Стихотворения. Проза. Театр (сборник) - страница 44
Эти черные звуки – тайна, корни, вросшие в топь, про которую все мы знаем, о которой ничего не ведаем, но из которой приходит к нам главное в искусстве. Испанец, певец из народа, говорит о черных звуках – и перекликается с Гёте, определившим дуэнде применительно к Паганини: «Таинственная сила, которую все чувствуют и ни один философ не объяснит».
Итак, дуэнде – это мощь, а не труд; битва, а не мысль. Помню, один старый гитарист говорил: «Дуэнде не в горле, это приходит изнутри, от самых подошв». Значит, дело не в таланте, а в сопричастности, в крови, иными словами – в изначальной культуре, в самом даре творчества.
Короче, таинственная эта сила, «которую все чувствуют и ни один философ не объяснит», – дух земли, тот самый, что завладел сердцем Ницше, тщетно искавшим его на мосту Риальто и в музыке Бизе и не нашедшим, ибо дух, за которым он гнался, прямо с эллинских таинств отлетел к плясуньям-гадитанкам, а после взмыл дионисийским воплем в сигирийе Сильверио.
Пожалуйста, не путайте дуэнде с теологическим бесом сомненья, в которого Лютер в вакхическом порыве запустил нюрнбергской чернильницей; не путайте его с католическим дьяволом, бестолковым пакостником, который в собачьем облике пробирается в монастыри; не путайте и с говорящей обезьяной, которую сервантесовский шарлатан Мальхеси затащил в комедию ревности.
О нет! Наш сумрачный и чуткий дуэнде иной породы, в нем соль и мрамор радостного демона, того, что возмущенно вцепился в руки Сократа, протянутые к цикуте. И он родня другому, горькому и крохотному, как миндаль, демону Декарта, сбегавшему от линий и окружностей на пристань к песням туманных мореходов.
Каждый человек, каждый художник (будь то Ницше или Сезанн) одолевает новую ступеньку совершенства в единоборстве с дуэнде. Не с ангелом, как нас учили, и не с музой, а с дуэнде. Различие касается самой сути творчества.

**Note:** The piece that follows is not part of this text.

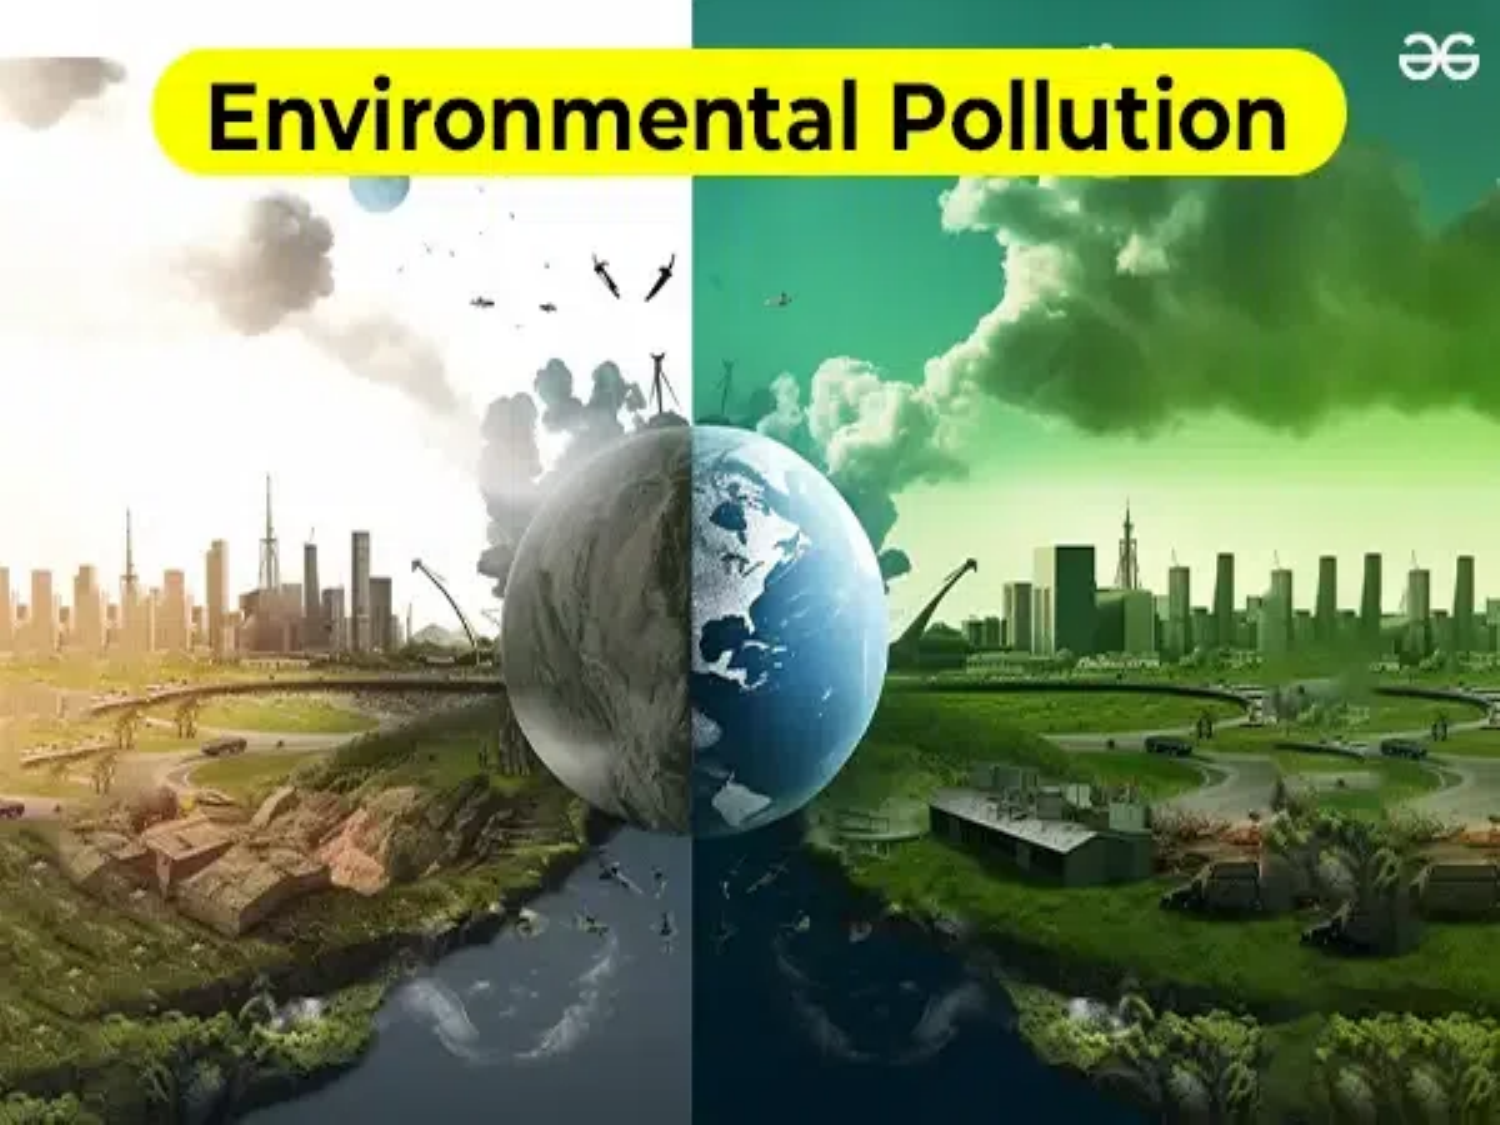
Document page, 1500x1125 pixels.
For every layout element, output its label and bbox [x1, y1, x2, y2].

Ангел ведет и одаряет, как Сан-Рафаэль, хранит и заслоняет, как Сан-Мигель, и возвещает, как Сан-Габриэль. Ангел озаряет, но сам он высоко над человеком, он осеняет его благодатью, и человек, не зная мучительных усилий, творит, любит, танцует. Ангел, выросший на пути в Дамаск и проникший в щель ассизского балкона, и шедший по пятам за Генрихом Сузо, повелевает, – и тщетно противиться, ибо его стальные крылья вздымают ветер призвания.
Муза диктует, а случается, и нашептывает. Но редко – она уже так далеко, что ей нас не дозваться. Дважды я сам ее видел, и такой изнемогшей, что пришлось ей вставить мраморное сердце. Поэт, вверенный музе, слышит звуки и не знает, откуда они, а это муза, которая питает его, но может и употребить в пищу. Так было с Аполлинером – великого поэта растерзала грозная муза, запечатленная рядом с ним кистью блаженного Руссо. Муза ценит рассудок, колонны и коварный привкус лавров, а рассудок – часто враг поэзии, потому что любит обезьянничать и заводит на предательский пьедестал, где поэт забывает, что на него могут наброситься вдруг муравьи или свалится ядовитая нечисть, перед которой все музы, что гнездятся в моноклях и розовом лаке салонных теплиц, бессильны.
Ангел и муза нисходят. Ангел дарует свет, муза – склад (у нее учился Гесиод). Золотой лист или складку туники в лавровой своей рощице поэт берет за образец. А с дуэнде иначе: его надо будить самому, в тайниках крови. Но прежде – отстранить ангела, отшвырнуть музу и не трепетать перед фиалковой поэзией восемнадцатого века и монументом телескопа, где за стеклами дышит на ладан истощенная правилами муза.